[PATCH 10/18] KVM: Move x86's MMU notifier memslot walkers to generic code

Paolo Bonzini pbonzini at redhat.com
Wed Mar 31 17:36:44 BST 2021


On 31/03/21 18:20, Sean Christopherson wrote:
> Every call
> to .change_pte() is bookended by .invalidate_range_{start,end}(), i.e. the above
> missing kvm->mmu_notifier_seq++ is benign because kvm->mmu_notifier_count is
> guaranteed to be non-zero.

In fact ARM even relies on invalidate wrapping the change_pte handler.

         /*
          * The MMU notifiers will have unmapped a huge PMD before calling
          * ->change_pte() (which in turn calls kvm_set_spte_hva()) and
          * therefore we never need to clear out a huge PMD through this
          * calling path and a memcache is not required.
          */

> Assuming all of the above is correct, I'm very tempted to rip out .change_pte()
> entirely.

There is still the performance benefit from immediately remapping the 
page to the new destination without waiting for a fault.  Yes it's 
hypothetical but I would prefer to leave that change for later.

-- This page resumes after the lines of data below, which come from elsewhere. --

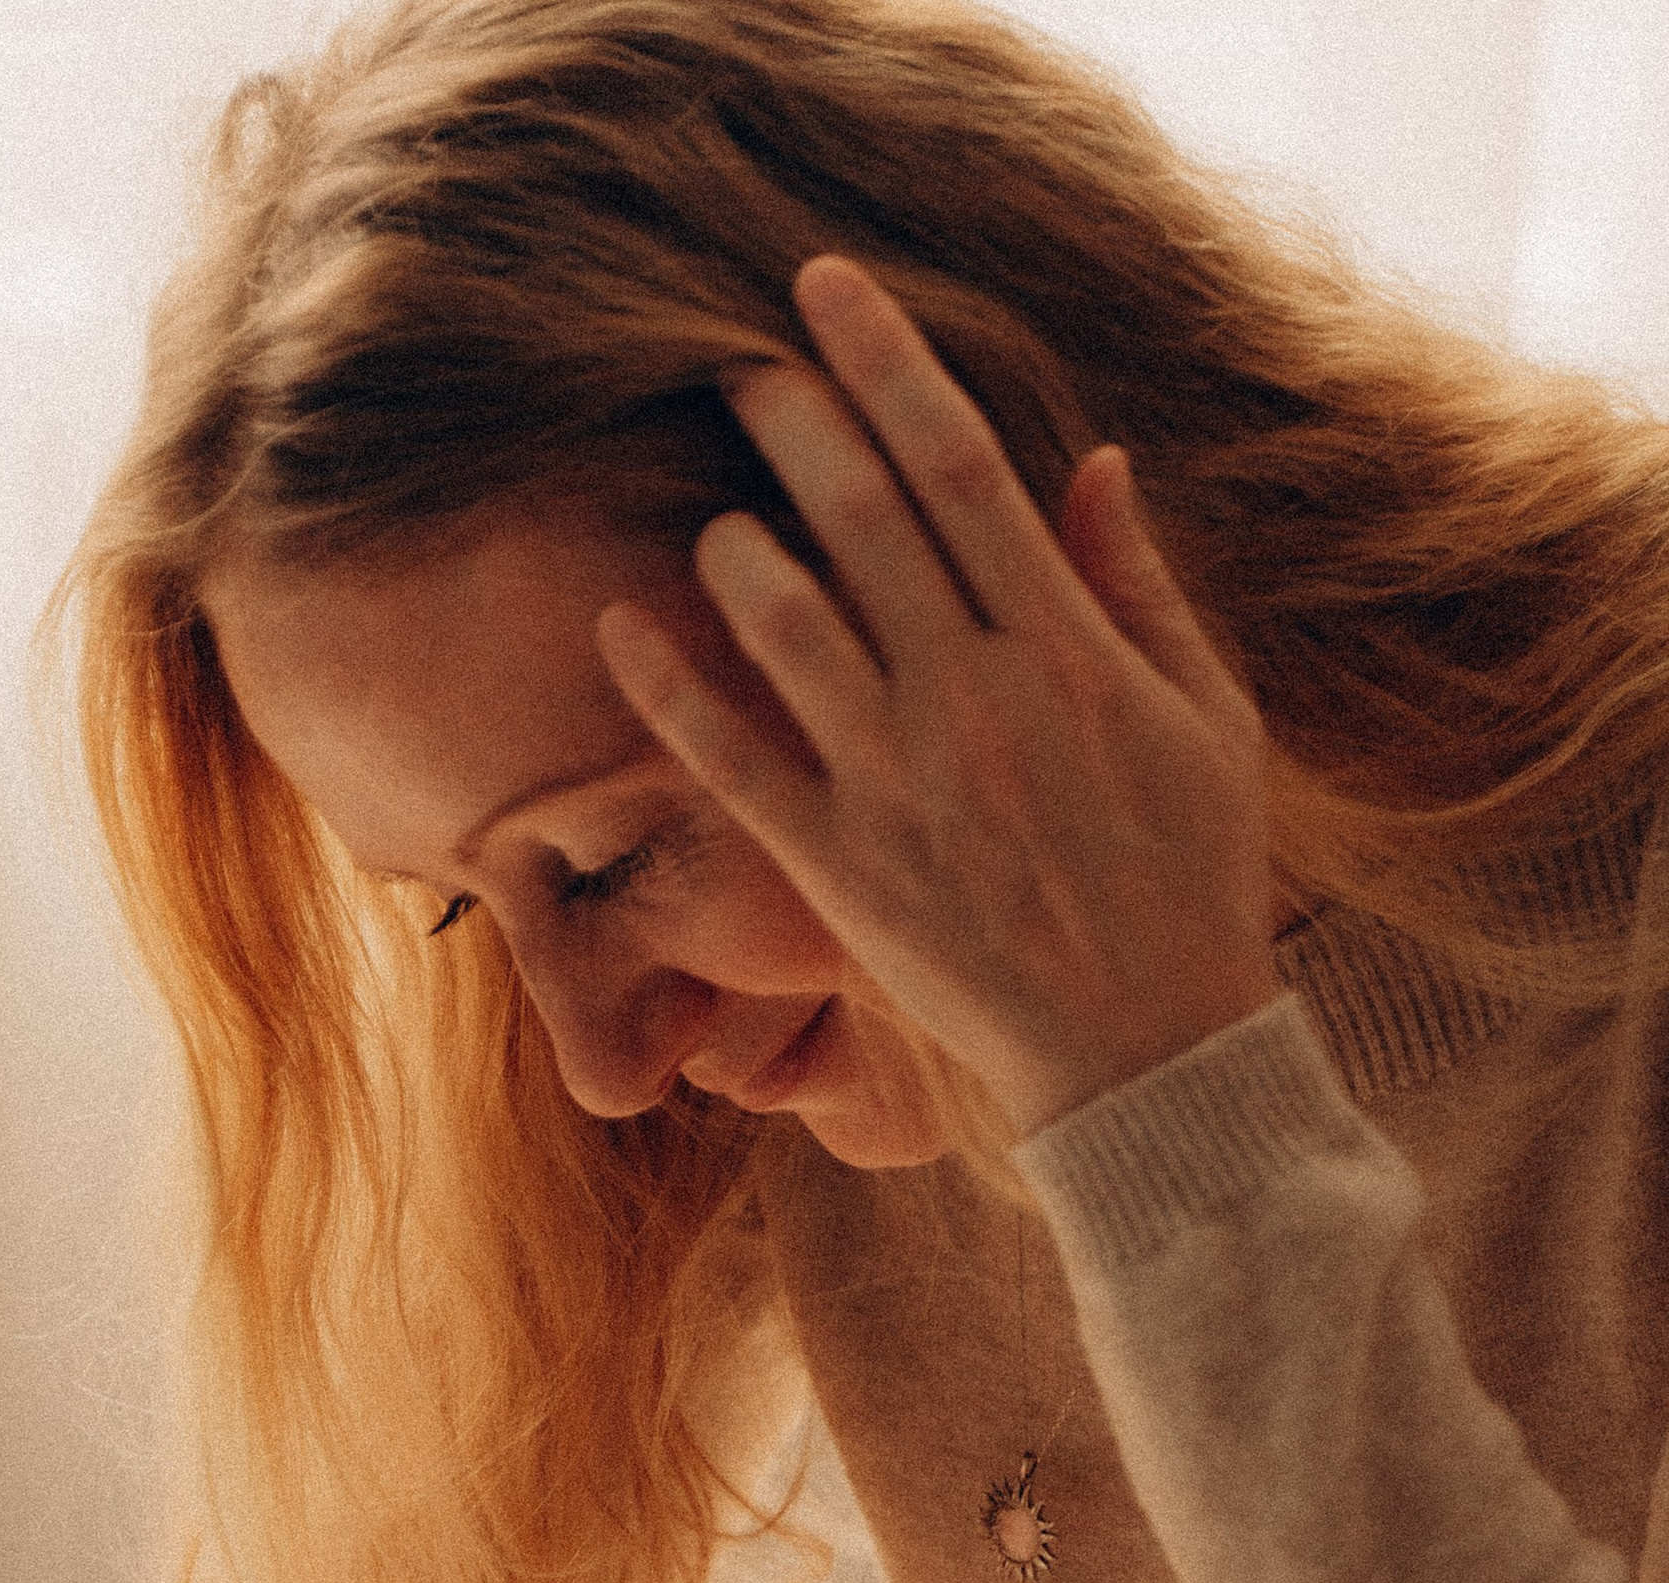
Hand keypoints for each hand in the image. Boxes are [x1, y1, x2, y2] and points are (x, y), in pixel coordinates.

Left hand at [594, 255, 1279, 1138]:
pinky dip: (670, 689)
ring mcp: (900, 785)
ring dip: (736, 542)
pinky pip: (735, 761)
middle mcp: (977, 700)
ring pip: (787, 624)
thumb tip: (1092, 461)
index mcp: (1068, 649)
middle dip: (792, 419)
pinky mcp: (840, 868)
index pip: (962, 465)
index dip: (889, 362)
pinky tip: (620, 626)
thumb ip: (1136, 588)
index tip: (830, 290)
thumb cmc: (1188, 880)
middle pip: (861, 517)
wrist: (1146, 1051)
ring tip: (719, 504)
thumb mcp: (1204, 719)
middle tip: (739, 362)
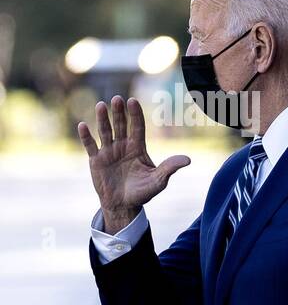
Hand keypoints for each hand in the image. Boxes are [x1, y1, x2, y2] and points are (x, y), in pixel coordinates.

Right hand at [77, 96, 189, 234]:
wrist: (124, 205)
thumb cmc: (143, 192)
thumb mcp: (159, 181)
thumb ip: (170, 168)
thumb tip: (188, 160)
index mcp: (137, 148)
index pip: (137, 127)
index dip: (135, 114)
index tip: (133, 101)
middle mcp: (122, 146)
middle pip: (121, 125)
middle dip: (119, 113)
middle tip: (117, 99)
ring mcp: (108, 152)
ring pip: (105, 132)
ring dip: (102, 119)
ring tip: (101, 105)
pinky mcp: (96, 160)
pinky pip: (90, 146)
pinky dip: (86, 136)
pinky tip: (83, 125)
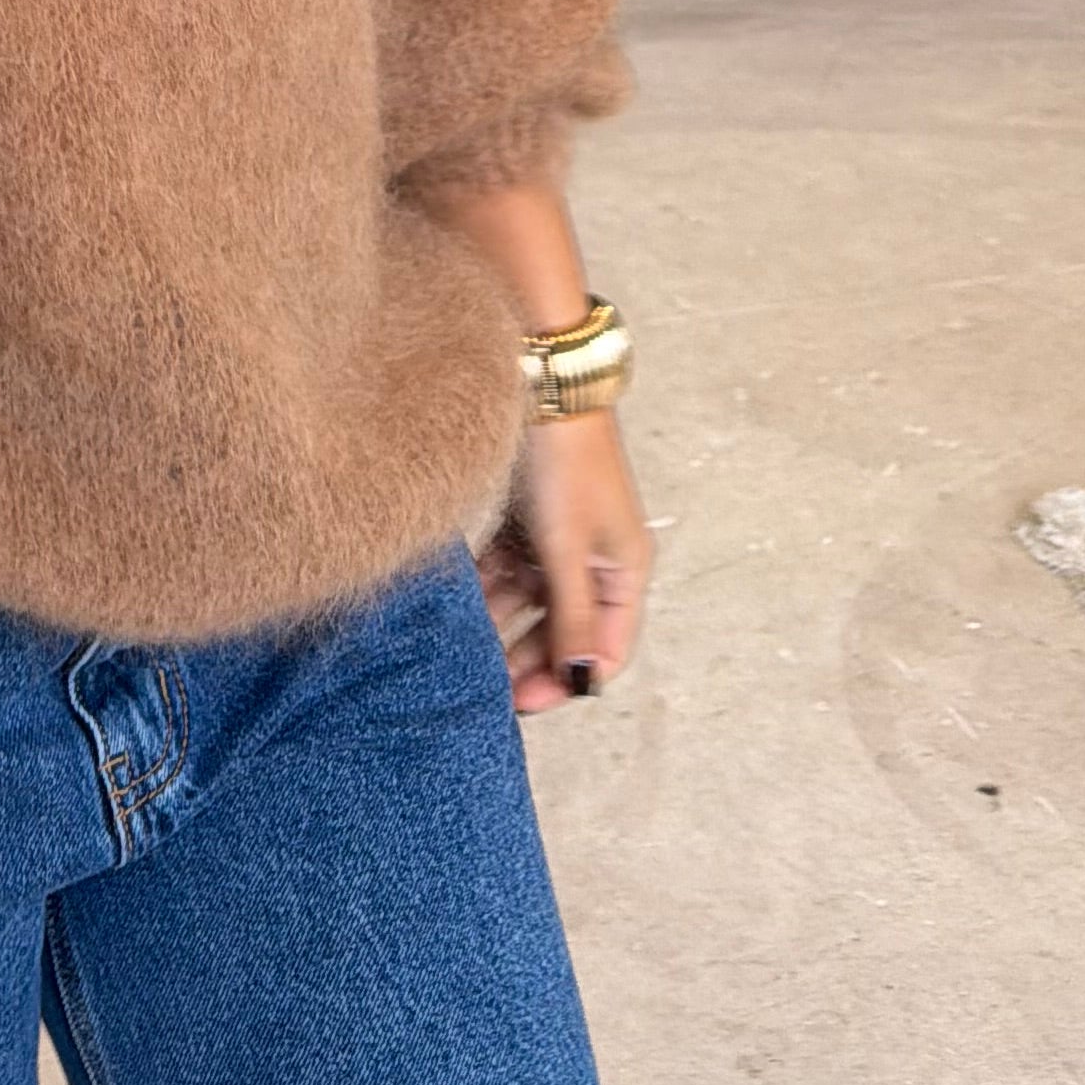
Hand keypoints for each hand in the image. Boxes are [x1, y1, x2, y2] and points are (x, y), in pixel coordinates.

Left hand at [476, 411, 649, 713]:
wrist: (539, 382)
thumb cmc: (566, 464)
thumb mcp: (566, 548)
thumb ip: (572, 615)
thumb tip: (584, 679)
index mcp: (624, 571)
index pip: (604, 650)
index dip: (566, 681)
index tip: (521, 702)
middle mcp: (597, 558)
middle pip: (564, 628)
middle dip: (528, 658)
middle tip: (487, 687)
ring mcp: (561, 536)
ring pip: (531, 599)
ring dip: (503, 625)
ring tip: (465, 651)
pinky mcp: (529, 516)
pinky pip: (509, 567)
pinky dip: (488, 587)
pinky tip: (459, 605)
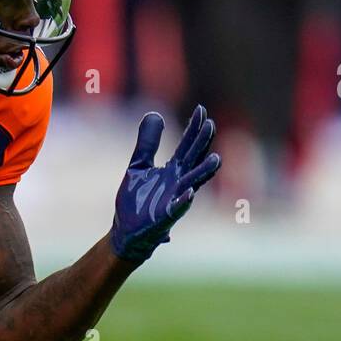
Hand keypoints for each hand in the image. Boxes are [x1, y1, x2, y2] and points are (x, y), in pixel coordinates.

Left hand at [109, 106, 220, 262]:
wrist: (125, 231)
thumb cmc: (136, 200)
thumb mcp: (138, 165)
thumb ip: (147, 143)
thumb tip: (154, 113)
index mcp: (173, 170)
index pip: (188, 146)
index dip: (194, 128)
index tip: (201, 110)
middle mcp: (178, 183)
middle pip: (194, 160)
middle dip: (202, 144)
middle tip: (210, 124)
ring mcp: (174, 200)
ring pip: (193, 184)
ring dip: (204, 172)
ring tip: (216, 159)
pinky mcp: (165, 217)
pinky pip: (177, 209)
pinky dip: (184, 201)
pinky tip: (189, 192)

The fact that the count is nonzero means that you will not even have to 
complicate kvm_mmu_notifier_change_pte to handle the removal of 
mmu_notifier_seq; just add a patch before this one to WARN if it is 
zero.  (The rest of my review to patch 16 still holds).

Paolo

> It's been dead weight for 8+ years and no one has complained about
> KSM+KVM performance (I'd also be curious to know how much performance was gained
> by shaving VM-Exits).  As KVM is the only user of .change_pte(), dropping it in
> KVM would mean the entire MMU notifier could also go away.